It was during the Battle of Leyte Gulf that Japanese naval
airmen first adopted kamikaze tactics. On 19 October 1944, Admiral Takijira
Ohnishi, commander of the First Air Fleet, suggested to commanders based at
Mabalacat airfield in the Philippines that “the only way of assuring that our
meagre strength will be effective to a maximum degree” would be “to organize
suicide attack units… with each plane to crash-dive into an enemy carrier.”
Twenty-six pilots enthusiastically volunteered to form the first “special
attack unit”. They were dubbed kamikaze (“divine wind”) after a typhoon that
had miraculously saved Japan from Mongolian invasion in the 13th century.
Nothing was spared in the effort to bolster morale in men
effectively condemned to death. Ohnishi assured them that they were “already
gods, without earthly desires”. A ritual was improvised just before take-off:
the kamikaze pilots drank a glass of water or sake, sang a traditional martial
song, and donned the hachimaki headband once worn by the samurai. Thus
encouraged, they went off to die for the emperor. On 25 October, a kamikaze
pilot crashed a Mitsubishi Zero through the flightdeck of the escort carrier St
Lo, dowsing the hangars in burning gasoline that ignited stored ammunition.
Ripped apart by a violent explosion, the St Lo sank within an hour. It was a
notable success for Japan amid abject failure. Over the following months,
kamikaze tactics were adopted throughout the now land-based Japanese naval air
force and the army air force.
There was a clear military logic to turning their aircraft
into manned, guided missiles. Technologically inferior to the Americans and
forced to throw poorly trained pilots into battle, the Japanese could see no
other way of reaching and hitting their targets. Japan’s airmen had been flying
off in their hundreds to die for the emperor without inflicting the slightest
damage on the US fleet. Now they would still die, but not in vain. Kamikaze
pilots were presented as an elite who proved through their sacrifice the
superiority of the Japanese warrior spirit even in defeat.

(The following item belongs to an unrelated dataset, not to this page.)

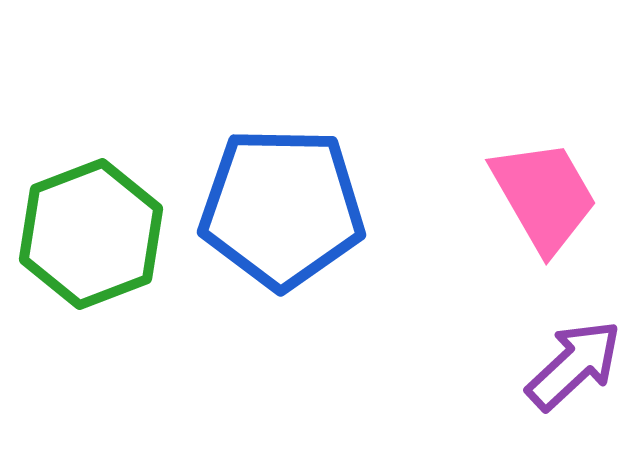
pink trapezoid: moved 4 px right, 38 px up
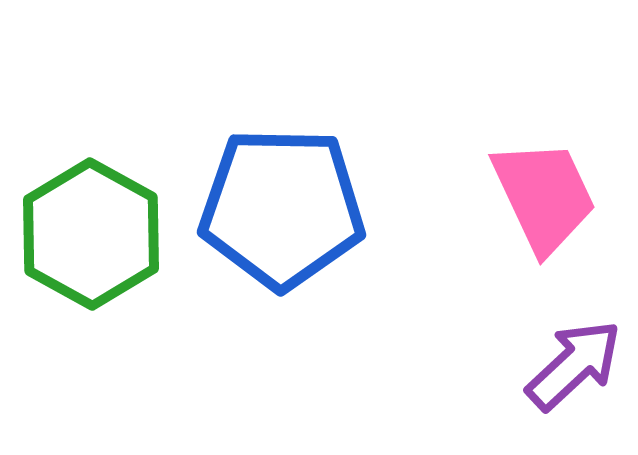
pink trapezoid: rotated 5 degrees clockwise
green hexagon: rotated 10 degrees counterclockwise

The reality was different. As soon as kamikaze attacks
became a general tactic, it was obvious that suicide missions would be an
absurdly quick way of using up the limited number of experienced pilots.
Inevitably, the suicide planes were entrusted to second-raters, dispensable and
in more plentiful supply. The experienced pilots flew escort, using their
skills to fend off the American fighters. So even in the early days, when
suicide attacks were carried out by small groups of aircraft, the kamikaze
pilot was hardly a member of an elite.
By April 1945, Japanese commanders were herding idealistic
young men to slaughter in droves. As the Americans began their invasion of
Okinawa, a force of over 2,000 aircraft dedicated to suicide attacks was
assembled on the southern Japanese island of Kyushu under the command of
Admiral Matome Ugaki. They were launched in mass attacks on the US fleet,
hundreds of planes at a time attempting to overwhelm the American defences. The
pilots for these kikusui (“floating chrysanthemum”) raids were often recently
drafted students who barely knew how to fly. Kanoya, the main naval air-force
base on Kyushu, was under constant threat from B-29 bomber raids. The pilots
were housed in half-ruined buildings, bedding down on the bare floor. In these
uncomfortable and insecure surroundings, they awaited their first and last
mission, most convinced that their death would be honourable and worthwhile.
Kamikaze legacy
Kamikaze attacks undeniably had both a psychological and
physical impact on the US fleet. The bewilderment and sheer terror experienced
by American sailors when they first encountered suicide bombing cannot be
quantified, although it never undermined their disciplined response. The
physical damage inflicted is reckoned at 34 vessels sunk and 288 damaged – a
considerable battering for the US Navy and, in the later stages, its British
allies. After the war, the US Strategic Bombing Survey concluded that if the
attacks had been carried out “in greater power and concentration they might
have been able to cause us to withdraw…”. But Japan did not have the resources
to sustain mass suicide bombing for long. Whereas on 6 and 7 April 1945, at the
height of the kamikaze frenzy, more than 300 planes a day attacked the US
fleet, by June the Japanese were hard pressed to find 50 aircraft for a raid.
Some 2,000 Japanese aircraft and pilots were lost in suicide attacks, far more
than could be replaced.
In the end, pitting the samurai spirit of heroic
self-sacrifice against overwhelming industrial might was bound to fail. The
Americans organized better for production and for combat. Commanders who valued
the lives of their men – and airmen who valued their own lives – fought more
effectively than those who glorified death in battle.
When the Japanese emperor broadcast his country’s surrender
on 15 August 1945, kamikaze commander Admiral Ugaki took off with ten other
pilots on a final suicide mission. On his aircraft radio he announced: “I am
going to make an attack on Okinawa where my men have fallen like cherry
blossoms. There I will crash into and destroy the hated enemy in the true
spirit of bushido…”. The admiral and his pilots were never seen again.